# employer and employee contribution rates



## roytheboyo (23 Sep 2014)

Hi,
My employer is offering a prsa where they contribute 12% and I contribute 8%, which after tax relief will be 5% approx.
Is this good/normal/bad
Thanks
Roy


----------



## Conan (23 Sep 2014)

I would think that a 12% employer contribution rate is very good. In effect you are getting a total contribution of 20% for a personal net cost of circa 5%. Sounds like a good deal. Recent research I saw suggests that the "average" employer contribution is closer to 6%.


----------



## garbanzo (23 Sep 2014)

That is an excellent DC contribution rate. 20% is a significant amount to be salting away for retirement. The employer portion is generous by normal standards. Just don't get screwed by hefty charges on your PRSA account. All in all you should be happy with your good fortune to have it.


----------



## elacsaplau (23 Sep 2014)

May sound like a silly question but 12% of what - salary or some other definition? And, out of curiosity, what % of total income does salary represent? If based on salary, you're well ahead of the average employer DC rates. Arguably, it's not that you'll have a magnificent pension but rather that those with a lower contributions will have an insufficient amount.


----------



## Steven Barrett (24 Sep 2014)

You're getting a great contribution by your employer. Most do 5%, some as little as 3%. 



> Just don't get screwed by hefty charges on your PRSA account.



The charges under standard PRSA's are set by legislation. The AMC will be 1% and the premium charge no more than 5% of premium. If your employer is putting in 12% of salary, they may be paying for the adviser fee too so you have 100% of your money invested. 


Steven
www.bluewaterfp.ie


----------



## roytheboyo (4 Oct 2014)

Thanks for replies. It's percentage of gross salary. I will go with it. I will check out fees.


----------



## RSMike (5 Nov 2014)

I have a related question, I'm afraid I am not as lucky with the DC rates my employer gives.

Current Employer:         6% and I am required to contribute 5% 
( I voluntarily contribute another 12% by way of AVC), Total = 23%

Prospective Employer:    6% and I am required to contribute 3%

Question: For the prospective employer, is there any disadvantage to me if I up my AVC rate to 14% to maintain a 23% contribution, i.e is the 3% and 14% treated any differently in terms of determining the maximum I am potentially allowed to contribute?


----------



## PaddyW (5 Nov 2014)

12% is an excellent contribution from employer. My employer matches my 5% contribution


----------



## LDFerguson (6 Nov 2014)

RSMike said:


> Question: For the prospective employer, is there any disadvantage to me if I up my AVC rate to 14% to maintain a 23% contribution, i.e is the 3% and 14% treated any differently in terms of determining the maximum I am potentially allowed to contribute?



No.


----------



## RSMike (6 Nov 2014)

LDFerguson said:


> No.



Thanks, that is good to know, and I do have another question. I notice that in my existing Pension, the AVC contribution is managed separately from the main fund.
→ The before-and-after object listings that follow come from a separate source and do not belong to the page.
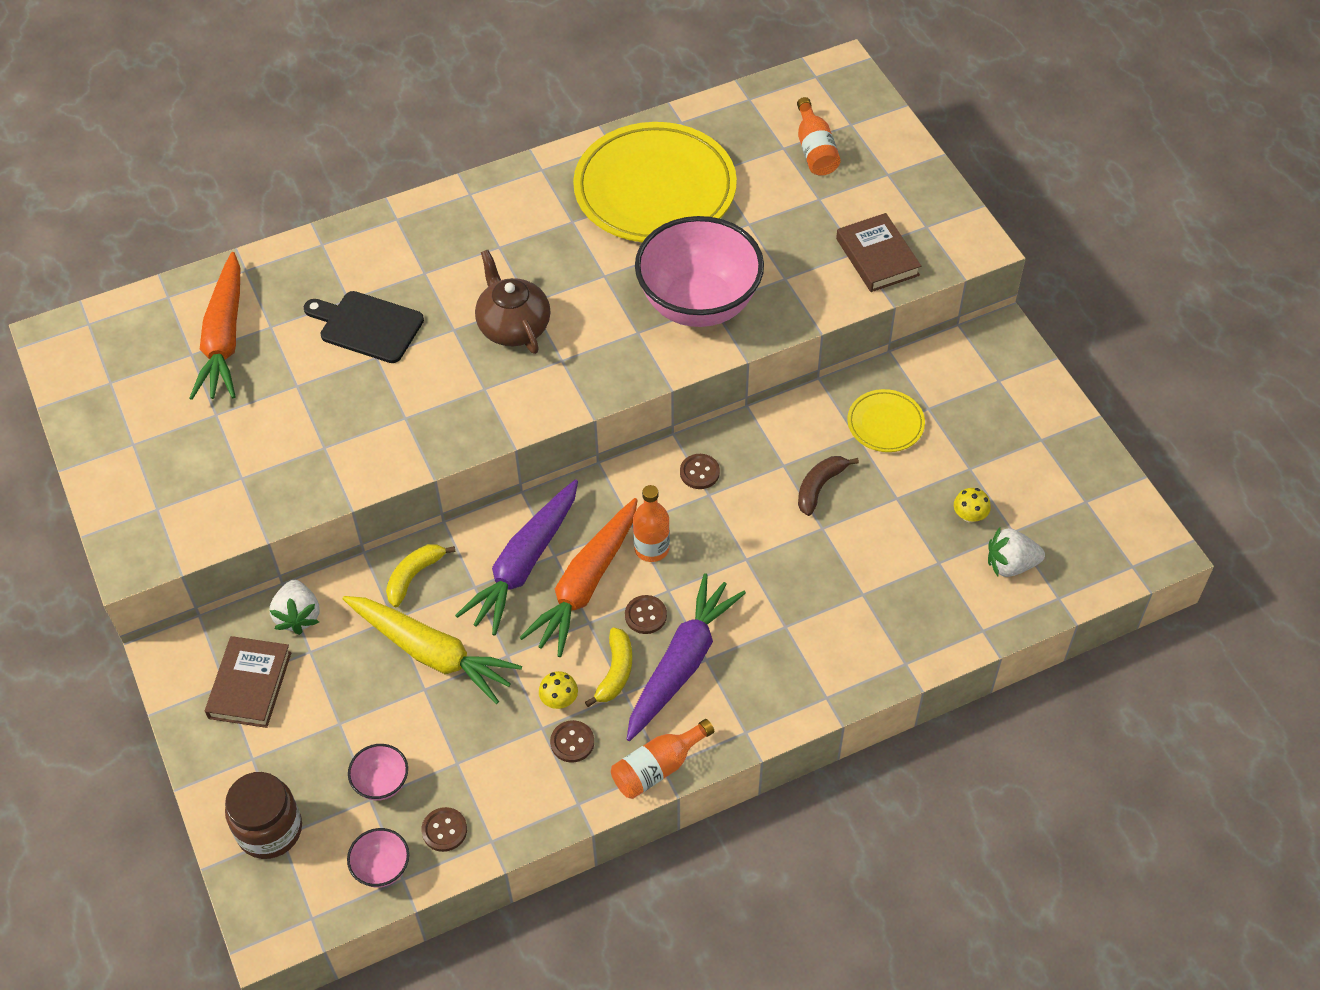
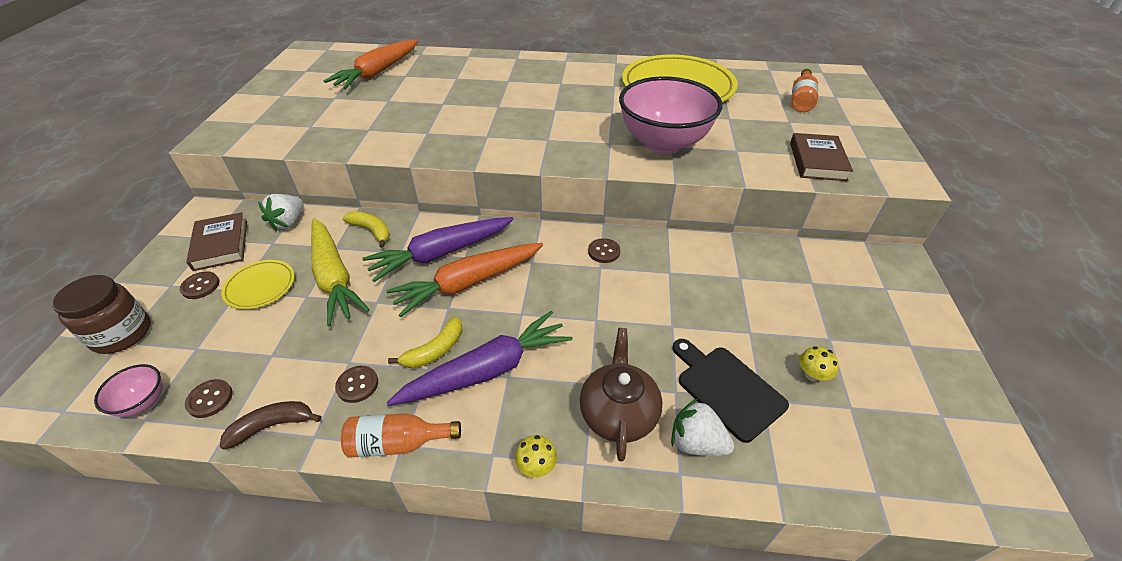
camera: 30 degrees right, 10 degrees down
(250, 685) = (221, 245): brown book -> brown book turned 60 degrees counterclockwise
(367, 326) = (453, 90): black cutting board -> black cutting board (727, 389)
(381, 783) = (214, 342): pink bowl -> none
(414, 576) = (372, 231): yellow banana -> yellow banana turned 60 degrees clockwise
(513, 326) = (534, 116): brown teapot -> brown teapot (618, 413)
(559, 699) = (379, 349): yellow mushroom -> yellow mushroom (536, 465)
(645, 615) = (491, 322): brown button -> brown button (200, 286)
(651, 548) = (532, 282): orange bottle -> none
(819, 487) = (688, 297): brown banana -> brown banana (272, 426)
(885, 424) = (769, 278): yellow plate -> yellow plate (260, 287)
(1010, 564) = (836, 435): white strawberry -> white strawberry (696, 443)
Are there any advantages or disadvantages to my contributions going into the main fund or the AVC fiund?


----------



## Homer (7 Nov 2014)

RSMike said:


> Thanks, that is good to know, and I do have another question. I notice that in my existing Pension, the AVC contribution is managed separately from the main fund.
> 
> Are there any advantages or disadvantages to my contributions going into the main fund or the AVC fiund?



At a fundamental level, there should be no real difference.  However, there may be different charges applying to the main fund and the AVC fund or there may be different fund choices.  You would need to know what differences there are in order to be able to answer your question.


----------



## Steven Barrett (8 Nov 2014)

RSMike said:


> Thanks, that is good to know, and I do have another question. I notice that in my existing Pension, the AVC contribution is managed separately from the main fund.
> 
> Are there any advantages or disadvantages to my contributions going into the main fund or the AVC fiund?



There may be a monthly policy fee under the two contracts. It can be €4 - €5 a month. You need to check out whether there is one under your contract.


Steven
www.bluewaterfp.ie


----------